Suffice to say, Such Brave Girls isn’t a wholesome coming-of-age affair. It is, however, a brilliant, startlingly feral comedy, one which scooped the scripted comedy Bafta last year (previous winners include Derry Girls, This Country and Peep Show). The subject matter – suicide, abortion, financial ruin, deep-seated abandonment issues – sounds like the stuff of sadcoms. But what makes it stand out in a post-Waller-Bridge world is that it is an unashamed sitcom, with a regular cast and recurring gags. Think The Inbetweeners, if it had it been written by Julia Davis.

It is, in fact, from the twisted mind of Kat Sadler, who plays Josie alongside her real-life sister Lizzie Davidson as Billie; the show, in particular the mental health and debt parts, are loosely based on their own lives. (There is an Inbetweeners connection, though: Simon Bird, AKA Will, is the director.) Along with Sadler and Davidson, Louise Brealey completes the troubled triad as their mum, Deb, who is just as – if not more – self-absorbed and unstable than her daughters (staunchly anti-therapy, at one point she declares that it is only “for celebrities”). Broke thanks to a runaway husband and cosplaying as a widow, Deb pins all her hopes on rich boyfriend Dev (Paul Bazely), “our Willy Wonka ticket out of fucking hell” and an actual widower. Billie, meanwhile, is both impressively nonchalant – she pitches up at an abortion clinic in the witch’s outfit from her job at Kidz Cauldron – and dangerously obsessed with on-off boyfriend Nicky (Sam Buchanan).

If Billie often feels like Blanche DuBois for the TikTok generation, Josie is a more muted presence. Controlled by her sister, mother and a boyfriend she can’t stand (because she’s secretly queer), she is often afforded only a supporting role in her own life story.

Series two arrives with only a smattering of preview episodes and a spoiler list that makes writing about it feel like navigating a hallway blocked by lasers. What I can say, though, is that it’s excellent, and that Josie is still completely overpowered: episode one begins with Deb and Billie forcibly removing her from an art school lecture and sticking a bag over her head to get her to comply with their latest scheme. Still repulsed by the idea of having any sort of sexual contact with Seb (Freddie Meredith), Josie becomes fixated on a fellow student, a girl named Charlie. What unfolds takes us to even darker places than series one.

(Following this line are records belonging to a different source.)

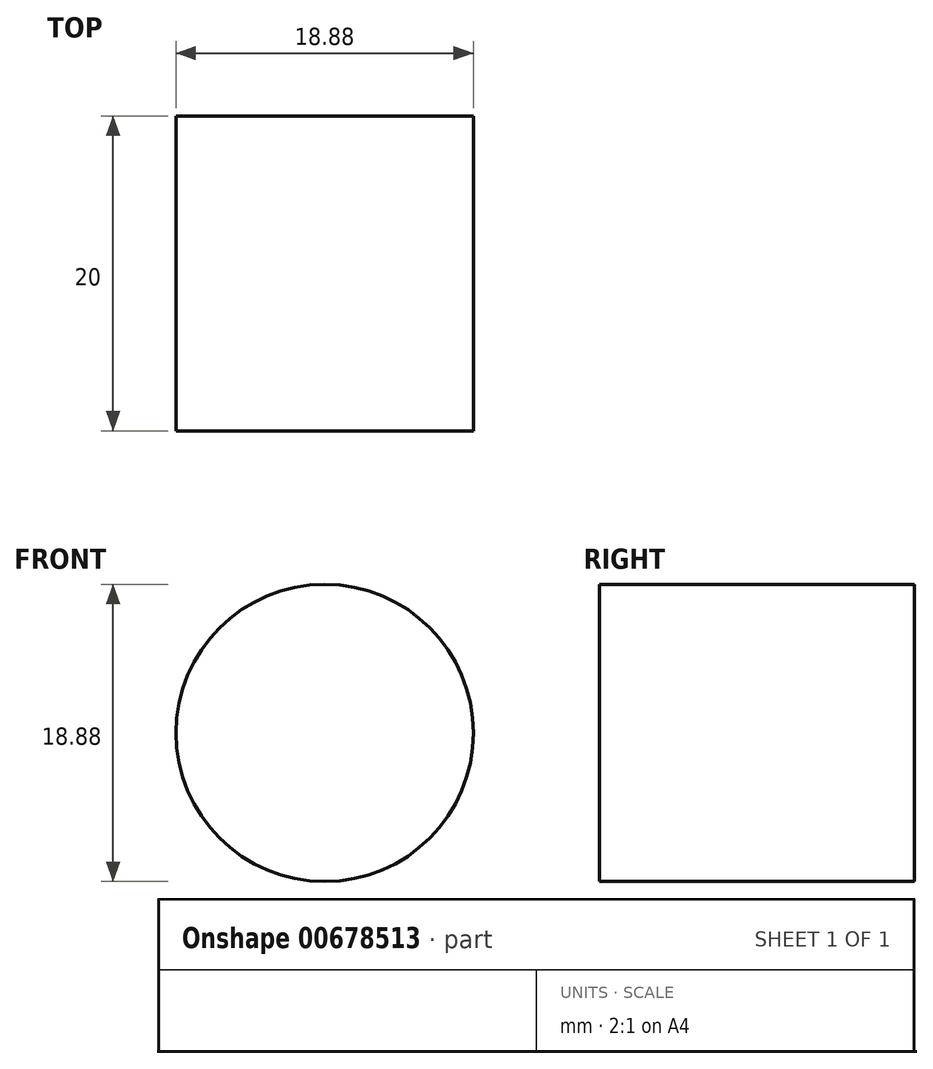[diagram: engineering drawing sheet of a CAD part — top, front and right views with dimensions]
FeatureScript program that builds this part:
annotation { "Feature Type Name" : "Feature", "Feature Type Description" : "" }
export const myFeature = defineFeature(function(context is Context, id is Id, definition is map)
    precondition{}
    {
        {
            var Q0;
            Q0=qCreatedBy(makeId("Front.planeOp"),FACE);
            var sketch = newSketch(context, id + "F0", { "sketchPlane" : qUnion([Q0])});
            skCircle(sketch, "E0", {"center": v(0, 0) * mm, "radius": 9.44 * mm});
            skSolve(sketch);
        }
        {
            var Q0;
            Q0=makeQuery(id+"F0.imprint","IMPRINT",FACE,{"disambiguationData":[TD([[makeQuery(id+"F0.imprint","IMPRINT",EDGE,{"derivedFrom":sQuery(id+"F0.wireOp",EDGE,"E0")}),1.0]])]});
            extrude(context, id + "F1", {"entities" : qUnion([Q0]), "depth" : 20 * mm, "offsetDistance" : 25 * mm});
        }
    });
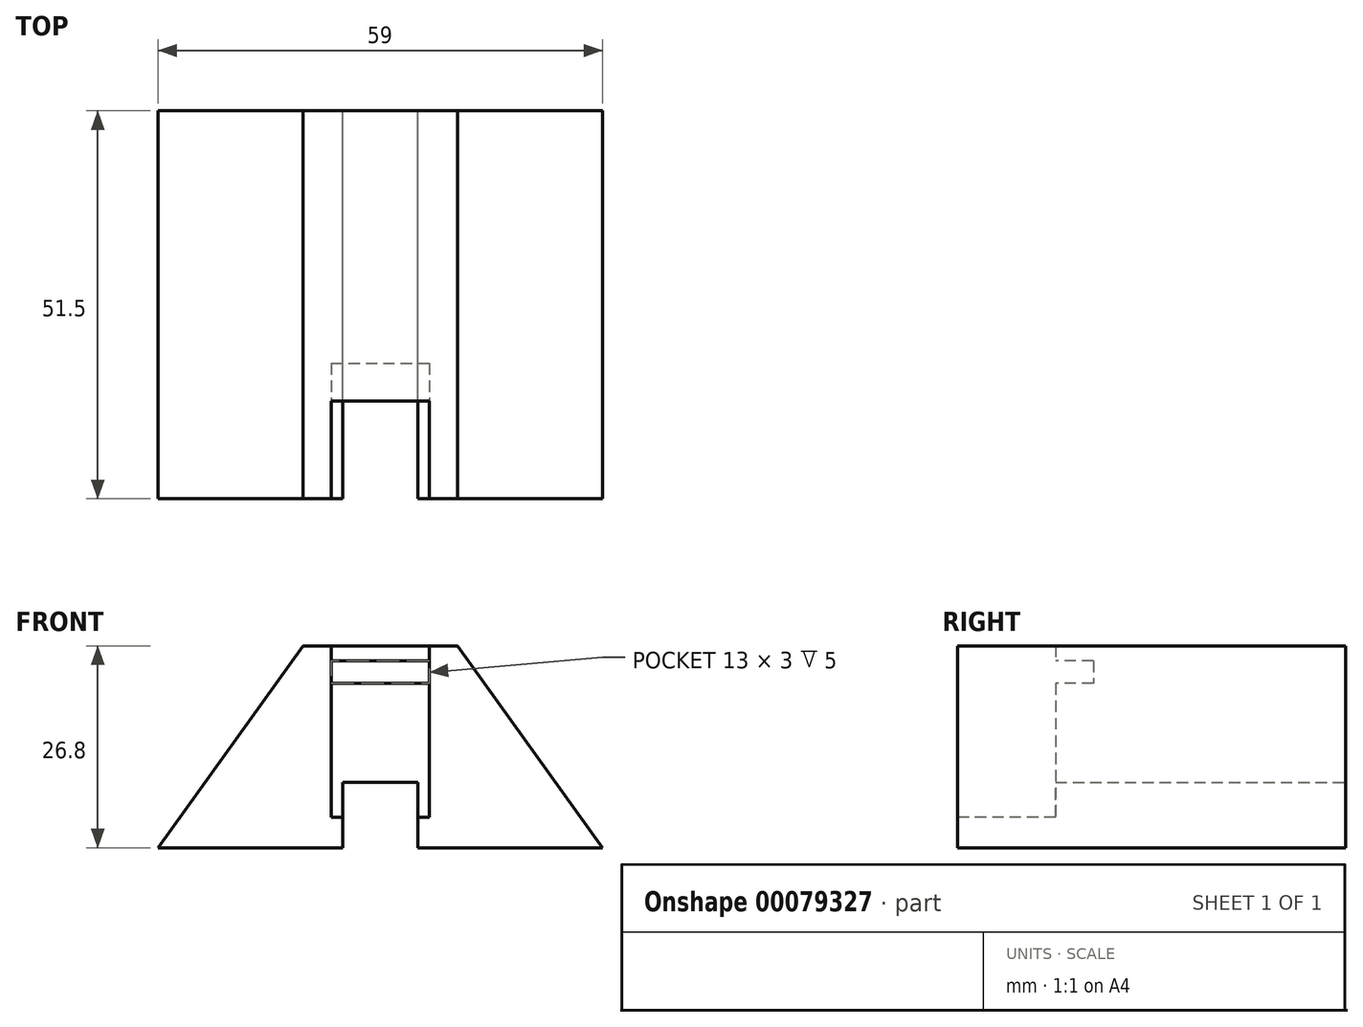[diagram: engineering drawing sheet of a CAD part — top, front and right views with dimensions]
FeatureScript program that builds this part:
annotation { "Feature Type Name" : "Feature", "Feature Type Description" : "" }
export const myFeature = defineFeature(function(context is Context, id is Id, definition is map)
    precondition{}
    {
        {
            var Q0;
            Q0=qCreatedBy(makeId("Front.planeOp"),FACE);
            var sketch = newSketch(context, id + "F0", { "sketchPlane" : qUnion([Q0])});
            skLineSegment(sketch, "E0", {"start": v(-29.5, 0) * mm, "end": v(-5, 0) * mm});
            skLineSegment(sketch, "E1", {"start": v(29.5, 0) * mm, "end": v(10.25, 26.8) * mm});
            skLineSegment(sketch, "E2", {"start": v(10.25, 26.8) * mm, "end": v(-10.25, 26.8) * mm});
            skLineSegment(sketch, "E3", {"start": v(-10.25, 26.8) * mm, "end": v(-29.5, 0) * mm});
            skLineSegment(sketch, "E4.top", {"start": v(-5, 8.67) * mm, "end": v(5, 8.67) * mm});
            skLineSegment(sketch, "E4.left", {"start": v(-5, 0) * mm, "end": v(-5, 8.67) * mm});
            skLineSegment(sketch, "E4.right", {"start": v(5, 0) * mm, "end": v(5, 8.67) * mm});
            skLineSegment(sketch, "E5.trimOffspring", {"start": v(5, 0) * mm, "end": v(29.5, 0) * mm});
            skSolve(sketch);
        }
        {
            var Q0;
            Q0 = qSketchRegion(id + "F0", true);
            extrude(context, id + "F1", {"entities" : qUnion([Q0]), "depth" : 51.5 * mm});
        }
        {
            var Q0;
            Q0=makeQuery(id+"F1.opExtrude","CAP_FACE",FACE,{"disambiguationData":[OSD([sQuery(id+"F0.wireOp",EDGE,"E0"),sQuery(id+"F0.wireOp",EDGE,"E1"),sQuery(id+"F0.wireOp",EDGE,"E2"),sQuery(id+"F0.wireOp",EDGE,"E3"),sQuery(id+"F0.wireOp",EDGE,"E4.top"),sQuery(id+"F0.wireOp",EDGE,"E4.left"),sQuery(id+"F0.wireOp",EDGE,"E4.right"),sQuery(id+"F0.wireOp",EDGE,"E5.trimOffspring")])],"isStart":false});
            var sketch = newSketch(context, id + "F2", { "sketchPlane" : qUnion([Q0])});
            skLineSegment(sketch, "E6.bottom", {"start": v(-6.5, 26.8) * mm, "end": v(6.5, 26.8) * mm});
            skLineSegment(sketch, "E6.top", {"start": v(-6.5, 4.05) * mm, "end": v(6.5, 4.05) * mm});
            skLineSegment(sketch, "E6.left", {"start": v(-6.5, 26.8) * mm, "end": v(-6.5, 4.05) * mm});
            skLineSegment(sketch, "E6.right", {"start": v(6.5, 26.8) * mm, "end": v(6.5, 4.05) * mm});
            skSolve(sketch);
        }
        {
            var Q0;
            Q0 = qSketchRegion(id + "F2", true);
            extrude(context, id + "F3", {"entities" : qUnion([Q0]), "operationType" : NewBodyOperationType.REMOVE, "oppositeDirection" : true, "depth" : 13 * mm});
        }
        {
            var Q0;
            Q0=makeQuery(id+"F3.boolean.opBoolean","COPY",FACE,{"derivedFrom":makeQuery(id+"F3.opExtrude","CAP_FACE",FACE,{"disambiguationData":[OSD([sQuery(id+"F2.wireOp",EDGE,"E6.bottom"),sQuery(id+"F2.wireOp",EDGE,"E6.top"),sQuery(id+"F2.wireOp",EDGE,"E6.left"),sQuery(id+"F2.wireOp",EDGE,"E6.right")])],"isStart":false})});
            var sketch = newSketch(context, id + "F4", { "sketchPlane" : qUnion([Q0])});
            skLineSegment(sketch, "E7.bottom", {"start": v(-6.5, 24.8) * mm, "end": v(6.5, 24.8) * mm});
            skLineSegment(sketch, "E7.top", {"start": v(-6.5, 21.8) * mm, "end": v(6.5, 21.8) * mm});
            skLineSegment(sketch, "E7.left", {"start": v(-6.5, 24.8) * mm, "end": v(-6.5, 21.8) * mm});
            skLineSegment(sketch, "E7.right", {"start": v(6.5, 24.8) * mm, "end": v(6.5, 21.8) * mm});
            skSolve(sketch);
        }
        {
            var Q0;
            Q0 = qSketchRegion(id + "F4", true);
            extrude(context, id + "F5", {"entities" : qUnion([Q0]), "operationType" : NewBodyOperationType.REMOVE, "oppositeDirection" : true, "depth" : 5 * mm});
        }
    });
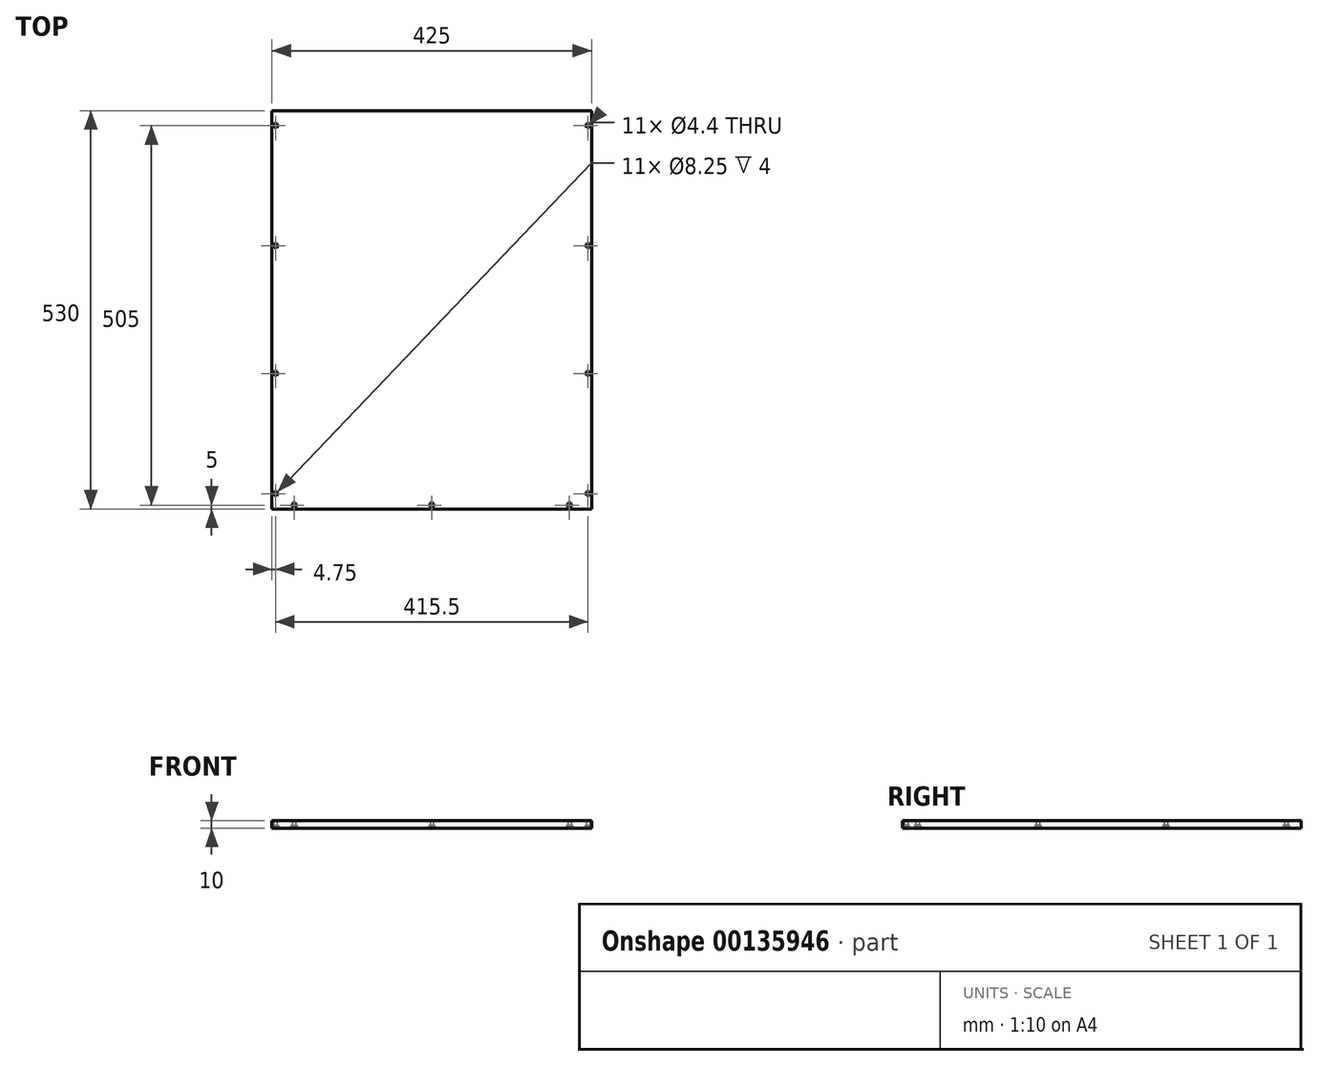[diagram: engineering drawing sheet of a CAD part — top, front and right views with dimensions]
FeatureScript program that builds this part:
annotation { "Feature Type Name" : "Feature", "Feature Type Description" : "" }
export const myFeature = defineFeature(function(context is Context, id is Id, definition is map)
    precondition{}
    {
        {
            var Q0;
            Q0=qCreatedBy(makeId("Top.planeOp"),FACE);
            var sketch = newSketch(context, id + "F0", { "sketchPlane" : qUnion([Q0])});
            skLineSegment(sketch, "E0.bottom", {"start": v(212.5, -265) * mm, "end": v(-212.5, -265) * mm});
            skLineSegment(sketch, "E0.top", {"start": v(212.5, 265) * mm, "end": v(-212.5, 265) * mm});
            skLineSegment(sketch, "E0.left", {"start": v(212.5, -265) * mm, "end": v(212.5, 265) * mm});
            skLineSegment(sketch, "E0.right", {"start": v(-212.5, -265) * mm, "end": v(-212.5, 265) * mm});
            skPoint(sketch, "E0.middle", {"position": v(0, 0) * mm});
            skLineSegment(sketch, "E1.top", {"start": v(81.24, -196.03) * mm, "end": v(129.3, -196.03) * mm});
            skSolve(sketch);
        }
        {
            var Q0;
            Q0=qSketchRegion(id+"F0",true);
            extrude(context, id + "F1", {"entities" : qUnion([Q0]), "endBound" : BoundingType.SYMMETRIC, "depth" : 10 * mm});
        }
        {
            var Q0;
            Q0=makeQuery(id+"F1.opExtrude","CAP_FACE",FACE,{"disambiguationData":[OSD([sQuery(id+"F0.wireOp",EDGE,"E0.bottom"),sQuery(id+"F0.wireOp",EDGE,"E0.top"),sQuery(id+"F0.wireOp",EDGE,"E0.left"),sQuery(id+"F0.wireOp",EDGE,"E0.right")])],"isStart":true});
            var sketch = newSketch(context, id + "F2", { "sketchPlane" : qUnion([Q0])});
            skCircle(sketch, "E2", {"center": v(-207.75, 245) * mm, "radius": 2 * mm});
            skCircle(sketch, "E3", {"center": v(-207.75, 85) * mm, "radius": 2 * mm});
            skCircle(sketch, "E4.MirrorC", {"center": v(-207.75, -85) * mm, "radius": 2 * mm});
            skCircle(sketch, "E5.MirrorC", {"center": v(-207.75, -245) * mm, "radius": 2 * mm});
            skCircle(sketch, "E6.MirrorC", {"center": v(207.75, 245) * mm, "radius": 2 * mm});
            skCircle(sketch, "E7.MirrorC", {"center": v(207.75, 85) * mm, "radius": 2 * mm});
            skCircle(sketch, "E8.MirrorC", {"center": v(207.75, -85) * mm, "radius": 2 * mm});
            skCircle(sketch, "E9.MirrorC", {"center": v(207.75, -245) * mm, "radius": 2 * mm});
            skCircle(sketch, "E10", {"center": v(-183, 260) * mm, "radius": 2 * mm});
            skCircle(sketch, "E11.1.0.0", {"center": v(0, 260) * mm, "radius": 2 * mm});
            skCircle(sketch, "E11.2.0.0", {"center": v(183, 260) * mm, "radius": 2 * mm});
            skLineSegment(sketch, "E11.direction1", {"start": v(-183, 260) * mm, "end": v(0, 260) * mm, "construction": true});
            skSolve(sketch);
        }
        {
            var Q0;
            Q0=sQuery(id+"F2.wireOp",VERTEX,"E2.center");
            var Q1;
            Q1=sQuery(id+"F2.wireOp",VERTEX,"E3.center");
            var Q2;
            Q2=sQuery(id+"F2.wireOp",VERTEX,"E4.MirrorC.center");
            var Q3;
            Q3=sQuery(id+"F2.wireOp",VERTEX,"E5.MirrorC.center");
            var Q4;
            Q4=sQuery(id+"F2.wireOp",VERTEX,"E9.MirrorC.center");
            var Q5;
            Q5=sQuery(id+"F2.wireOp",VERTEX,"E8.MirrorC.center");
            var Q6;
            Q6=sQuery(id+"F2.wireOp",VERTEX,"E7.MirrorC.center");
            var Q7;
            Q7=sQuery(id+"F2.wireOp",VERTEX,"E6.MirrorC.center");
            var Q8;
            Q8=sQuery(id+"F2.wireOp",VERTEX,"kkFZym1l-DYRr-YCzm-noe1-ySgtALnpHWht.center");
            var Q9;
            Q9=sQuery(id+"F2.wireOp",VERTEX,"WoDvKdXF-PdJz-WFzz-Z4uX-elENKUMFdGKx.center");
            var Q10;
            Q10=sQuery(id+"F2.wireOp",VERTEX,"axoy2mSQ-Yy3T-ROeZ-40XW-cdWlI4RzoubP.center");
            var Q11;
            Q11=sQuery(id+"F2.wireOp",VERTEX,"Gf7lKQ4c-8bLx-3h7W-wmy7-qyMdfDCTACcy.center");
            var Q12;
            Q12=sQuery(id+"F2.wireOp",VERTEX,"afeb9733-eb6e-4099-b4cc-138f5442d24a0.MirrorC.center");
            var Q13;
            Q13=sQuery(id+"F2.wireOp",VERTEX,"5a1a8710-edd7-43ff-9459-da1546c242ab0.MirrorC.center");
            var Q14;
            Q14=sQuery(id+"F2.wireOp",VERTEX,"c1e0f906-5fed-4c0f-b8fc-75f51ee2fa860.MirrorC.center");
            var Q15;
            Q15=sQuery(id+"F2.wireOp",VERTEX,"86eb54a1-4769-462b-b598-50202e1166000.MirrorC.center");
            var Q16;
            Q16=sQuery(id+"F2.wireOp",VERTEX,"6J1cC2zl-gnNa-lyWi-kusl-kWZGhb2Tm6Yi.center");
            var Q17;
            Q17=sQuery(id+"F2.wireOp",VERTEX,"2Pyidt3F-xQNL-qOz5-DrPg-jibaZAFIGgOY.center");
            var Q18;
            Q18=sQuery(id+"F2.wireOp",VERTEX,"3b745f28-dec8-4eaf-b7a0-753a52fb6e040.MirrorC.center");
            var Q19;
            Q19=sQuery(id+"F2.wireOp",VERTEX,"65bc9fd0-061f-4973-9c23-7b2eaf92318f0.MirrorC.center");
            var Q20;
            Q20=sQuery(id+"F2.wireOp",VERTEX,"YBY1wmDJ-lx34-VKfA-q6n2-4bksJfFcZfsM.center");
            var Q21;
            Q21=sQuery(id+"F2.wireOp",VERTEX,"80bfd170-c0ba-45f0-bb06-3c2dd546f4050.MirrorC.center");
            var Q22;
            Q22=sQuery(id+"F2.wireOp",VERTEX,"ad8630ff-44f7-4325-af5a-6699211c33040.MirrorC.center");
            var Q23;
            Q23=sQuery(id+"F2.wireOp",VERTEX,"1TXsvVGW-e218-WKv5-m2LJ-yHWH1ysALa7e.center");
            var Q24;
            Q24=sQuery(id+"F2.wireOp",VERTEX,"25ckQPhh-FslX-xcYU-JyPb-b9t6GhTTHOzC.center");
            var Q25;
            Q25=sQuery(id+"F2.wireOp",VERTEX,"f6d9d3b5-e9be-4bde-a98f-a08746848e9f0.MirrorC.center");
            var Q26;
            Q26=sQuery(id+"F2.wireOp",VERTEX,"e25a9e91-0994-4afc-bc73-87788ebad6020.MirrorC.center");
            var Q27;
            Q27=sQuery(id+"F2.wireOp",VERTEX,"E10.center");
            var Q28;
            Q28=sQuery(id+"F2.wireOp",VERTEX,"E11.direction1.end");
            var Q29;
            Q29=sQuery(id+"F2.wireOp",VERTEX,"E11.2.0.0.center");
            var Q30;
            Q30=makeQuery(id+"F1.opExtrude","SWEPT_BODY",BODY,{"disambiguationData":[OSD([sQuery(id+"F0.wireOp",EDGE,"E0.bottom"),sQuery(id+"F0.wireOp",EDGE,"E0.top"),sQuery(id+"F0.wireOp",EDGE,"E0.left"),sQuery(id+"F0.wireOp",EDGE,"E0.right")])]});
            hole(context, id + "F3", {"style" : HoleStyle.C_BORE, "endStyle" : HoleEndStyle.THROUGH, "standardTappedOrClearance" : lookupTablePath({ "standard" : "ISO", "fit" : "Normal", "size" : "M4", "type" : "Clearance" }), "standardBlindInLast" : lookupTablePath({ "fit" : "Standard", "standard" : "ISO", "size" : "M4", "type" : "Clearance" }), "holeDiameter" : 4.4 * mm, "cBoreDiameter" : 8.25 * mm, "cBoreDepth" : 4 * mm, "locations" : qUnion([Q0, Q1, Q2, Q3, Q4, Q5, Q6, Q7, Q8, Q9, Q10, Q11, Q12, Q13, Q14, Q15, Q16, Q17, Q18, Q19, Q20, Q21, Q22, Q23, Q24, Q25, Q26, Q27, Q28, Q29]), "scope" : qUnion([Q30]), "isTappedThrough" : true});
        }
    });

Sadler’s performance during Josie’s long-awaited NHS mental health assessment, in particular, is at once terrifyingly unpredictable and a complete hoot. Billie says of her sister’s unconvincing display of sanity: “Your mouth’s doing the right thing, but your eyes are trying to call the Samaritans.” Not that she is doing much better, having embarked on an inadvisable affair with an older man named Graham (he told her he wasn’t married, she told him she was 15), launching herself at him at every opportunity then rebranding herself as a sugar baby when he pays her to leave him alone.

Deb’s mental state is disintegrating, too, along with her finances, and we see her careening to the supermarket on a scooter, card declined at the till. The rest of the cast remain just as compellingly pathetic, and the decision to make Seb and Dev co-workers at a banal, Wernham Hogg-esque office is a neat trick to guarantee enough screen time for both.

Such Brave Girls won’t be to everyone’s tastes. In fact, there are plenty of people I can imagine not rolling about at lines like “I heard she gets a smear test every week just so someone has to look at her vagina”, or revelling in the sheer lack of empathy that every single character here has for one another. But if you like your comedy scary, lairy and perfectly portioned, it is a total knockout. Josie is pretty brave, but Sadler is even braver.